字幕列表 影片播放
- [Instructor] What we're going to do in this video
is talk about hypothesis testing,
which is the heart of all of inferential statistics,
statistics that allow us to make inferences about the world.
So, to give us the gist of this,
let's start with a tangible example.
Let's say, hypothetically,
you run a website that has the mission
of giving everyone on the planet a free education,
and you wanna think about how you might change
the amount of time people spend on the site.
Ideally, you wanna increase the amount of time
people spend on the site
so there's more learning on the planet.
Well, currently the website has a white background like this
and the mean amount of time people spend
when you have a white background,
the mean amount of time when you have a white background
is 20 minutes.
And you or someone on your team,
maybe you read some type of study that says
people like to spend more time on yellow backgrounds.

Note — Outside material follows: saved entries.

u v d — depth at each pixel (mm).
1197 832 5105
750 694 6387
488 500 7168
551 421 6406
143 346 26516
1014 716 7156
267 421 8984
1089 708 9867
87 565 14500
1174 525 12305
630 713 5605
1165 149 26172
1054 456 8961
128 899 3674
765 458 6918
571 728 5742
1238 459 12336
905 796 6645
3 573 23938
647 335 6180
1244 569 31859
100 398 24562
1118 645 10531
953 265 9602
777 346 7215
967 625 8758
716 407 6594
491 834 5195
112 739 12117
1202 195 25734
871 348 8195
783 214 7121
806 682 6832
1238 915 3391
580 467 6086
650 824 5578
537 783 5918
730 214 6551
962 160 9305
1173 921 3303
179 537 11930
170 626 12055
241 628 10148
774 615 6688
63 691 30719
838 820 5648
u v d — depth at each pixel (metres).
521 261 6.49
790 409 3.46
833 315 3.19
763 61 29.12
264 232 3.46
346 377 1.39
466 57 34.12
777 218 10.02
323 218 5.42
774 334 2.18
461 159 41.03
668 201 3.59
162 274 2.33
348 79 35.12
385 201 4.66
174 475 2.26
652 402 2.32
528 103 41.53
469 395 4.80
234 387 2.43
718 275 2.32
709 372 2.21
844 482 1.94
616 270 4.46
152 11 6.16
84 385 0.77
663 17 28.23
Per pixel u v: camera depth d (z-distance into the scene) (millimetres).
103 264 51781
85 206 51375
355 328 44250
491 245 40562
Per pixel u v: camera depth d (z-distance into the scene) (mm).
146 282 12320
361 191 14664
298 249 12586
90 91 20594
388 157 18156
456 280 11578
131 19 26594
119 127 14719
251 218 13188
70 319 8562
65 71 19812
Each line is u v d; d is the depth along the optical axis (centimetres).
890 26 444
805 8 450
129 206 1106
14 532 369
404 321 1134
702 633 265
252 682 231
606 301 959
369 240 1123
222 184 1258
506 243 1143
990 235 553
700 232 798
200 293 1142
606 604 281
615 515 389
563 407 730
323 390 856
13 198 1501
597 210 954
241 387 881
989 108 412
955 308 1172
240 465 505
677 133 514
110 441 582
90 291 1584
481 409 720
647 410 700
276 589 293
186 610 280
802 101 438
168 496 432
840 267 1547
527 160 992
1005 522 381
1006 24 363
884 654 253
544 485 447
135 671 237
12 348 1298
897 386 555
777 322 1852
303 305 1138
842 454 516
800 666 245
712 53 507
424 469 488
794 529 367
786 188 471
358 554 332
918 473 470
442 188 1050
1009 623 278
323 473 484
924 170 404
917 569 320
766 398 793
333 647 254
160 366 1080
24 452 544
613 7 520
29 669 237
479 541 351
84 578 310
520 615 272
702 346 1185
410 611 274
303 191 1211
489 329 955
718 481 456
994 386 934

I don't actually think that's true,
but let's just go with that for the sake of this video.
And so you have a hypothesis
that if you actually have a yellow background,
if you change your background to yellow,
that the mean amount of time that people spend
on a yellow background, on yellow,
is going to be different, is not going to be equal to
the mean amount of time people spend on a white background.
So, the question is how do you test this,
and how do you feel good about your inferences
that you make from your test?
And that is the heart of hypothesis testing.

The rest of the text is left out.